While playing around with Stable Diffusion last week I had an epiphany. I realized that while I believe with high probability that the world will be radically different in 15 years, all my investments, living arrangements, and other long term plans implied a belief that the world would be roughly similar to now. This shook me to my core.
More concretely, I have investments in suburban American property, a 401k plan that I maximize and invest in a broadly diversified low cost fund, many children whom I educate in roughly conventional subjects (from college age down to toddler age), and a job that I intend to keep for the long term. But I believe there is a less than 1% probability that my 401k will mean anything by the time I can withdraw it. I don't believe that my property (or any suburban American property) will be valuable in 15 years under most scenarios I consider likely. I don't think my children's education will serve them particularly well during their adulthood.
What are my beliefs about the future? I believe that AI and biology at least (two subjects I know well and follow closely) are accelerating quickly, with logarithmic increases of capability and similar log decreases of cost. I believe that it is early days for both fields, and these log curves will be extended further for years to come.

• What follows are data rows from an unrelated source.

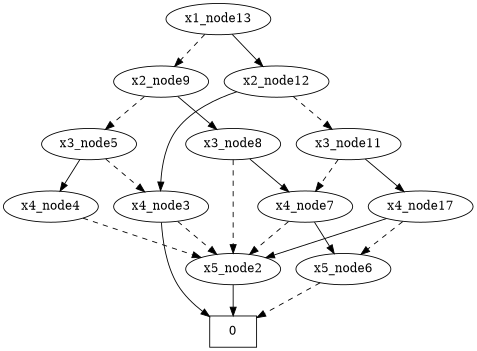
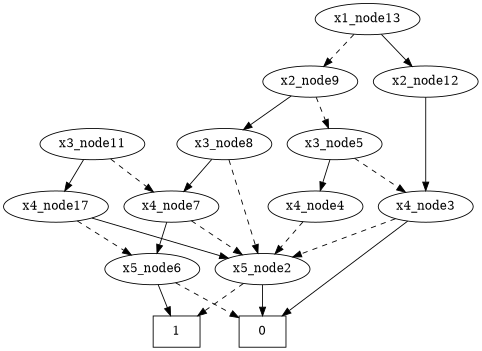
  digraph {
    edge [style=dashed]
    0 [shape=box]
+   1 [shape=box]
    x5_node2
    x4_node3
    x4_node4
    x3_node5
    x5_node6
    x4_node7
    x3_node8
    x2_node9
    n11 [label=x4_node17]
    x3_node11
    x2_node12
    x1_node13
    x5_node2 -> 0 [style=""]
+   x5_node2 -> 1
    x4_node3 -> 0 [style=""]
    x4_node3 -> x5_node2
    x4_node4 -> x5_node2
    x3_node5 -> x4_node3
    x3_node5 -> x4_node4 [style=""]
    x5_node6 -> 0
+   x5_node6 -> 1 [style=""]
    x4_node7 -> x5_node2
    x4_node7 -> x5_node6 [style=""]
    x3_node8 -> x5_node2
    x3_node8 -> x4_node7 [style=""]
    x2_node9 -> x3_node5
    x2_node9 -> x3_node8 [style=""]
    n11 -> x5_node2 [style=""]
    n11 -> x5_node6
    x3_node11 -> x4_node7
    x3_node11 -> n11 [style=""]
    x2_node12 -> x4_node3 [style=""]
-   x2_node12 -> x3_node11
    x1_node13 -> x2_node9
    x1_node13 -> x2_node12 [style=""]
  }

Given those beliefs, the thing I expect most is radical change, in a direction that I can't predict well. I'm not biased towards a doom scenario (AI takeover, engineered unstoppable plague), nor towards a utopian scenario (beneficent AGI, biological immortality). But I am biased strongly away from the continuation of the status quo, away from any regime where I can sell my house, live off my 401k, watch my children take jobs that exist today and have their own families.
I suspect others here hold similar beliefs about the future. How are you preparing now? How do you invest, how do you rear your young, what actions do you take that let you sleep well, knowing that whatever tomorrow brings your rationality has armed you in advance?
I am not doing anything different from you, but I don't see any major tactical shifts that make much sense. The problem is that 401k and index funds already are the maximum-uncertain-future choices, for any future where the stock market succeeds as an institution. Residential real estate already is the lowest risk bet for any future where land is assessed according to price rather than according to use.
So mostly what I am trying to do is:
The core of my intuition about this problem: the less certainty there is, the higher the premium on options. On the other hand, the only real options are the ones we can actually execute. This causes me to believe that the best investments have more to do with skills and knowledge - particularly of coherent approaches to problems that you expect to crop up, or at least where to find out about them. This is to save time and resources spent on search when the circumstances change.
There is an entirely different approach which I probably invest more thinking in, though less money and physical effort (so far): opportunities to make a contribution. By this I mean pro-social business ideas. The most recent example was following the supply chain crunch, and after reading A Brief Introduction to Container Logistics and I considered a business which went around buying up these containers and leases from the various participants in the name of being able to agree to both sides of the impasse described in the article. Still might if we hit another major crunch.